*Supplied material*:
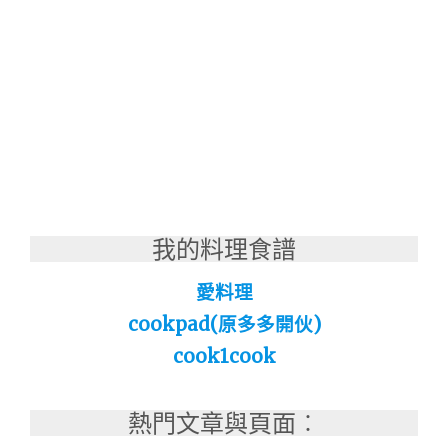
我的料理食譜
愛料理
cookpad(原多多開伙)
cook1cook
熱門文章與頁面︰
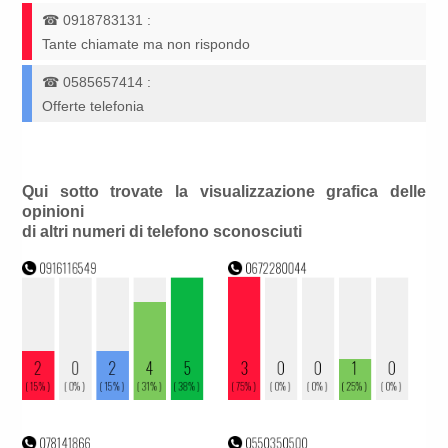
☎
0918783131
:
Tante chiamate ma non rispondo
☎
0585657414
:
Offerte telefonia
Qui sotto trovate la visualizzazione grafica delle
opinioni
di altri numeri di telefono sconosciuti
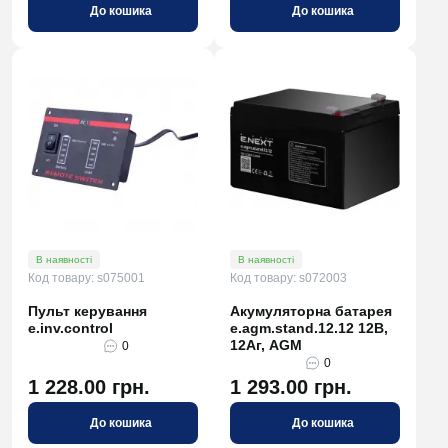
До кошика
До кошика
В наявності
В наявності
Код товару: s075001
Код товару: s072003
Пульт керування
Акумуляторна батарея
e.inv.control
e.agm.stand.12.12 12В,
12Аг, AGM
0
0
1 228.00 грн.
1 293.00 грн.
До кошика
До кошика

*Work task*: Change every "До кошика" in the data above to "Купити" and give all the lines again with nothing else altered. Leave the pictures out of your answer.

*Exercise response*:
我的料理食譜
愛料理
cookpad(原多多開伙)
cook1cook
熱門文章與頁面︰
☎
0918783131
:
Tante chiamate ma non rispondo
☎
0585657414
:
Offerte telefonia
Qui sotto trovate la visualizzazione grafica delle
opinioni
di altri numeri di telefono sconosciuti
Купити
Купити
В наявності
В наявності
Код товару: s075001
Код товару: s072003
Пульт керування
Акумуляторна батарея
e.inv.control
e.agm.stand.12.12 12В,
12Аг, AGM
0
0
1 228.00 грн.
1 293.00 грн.
Купити
Купити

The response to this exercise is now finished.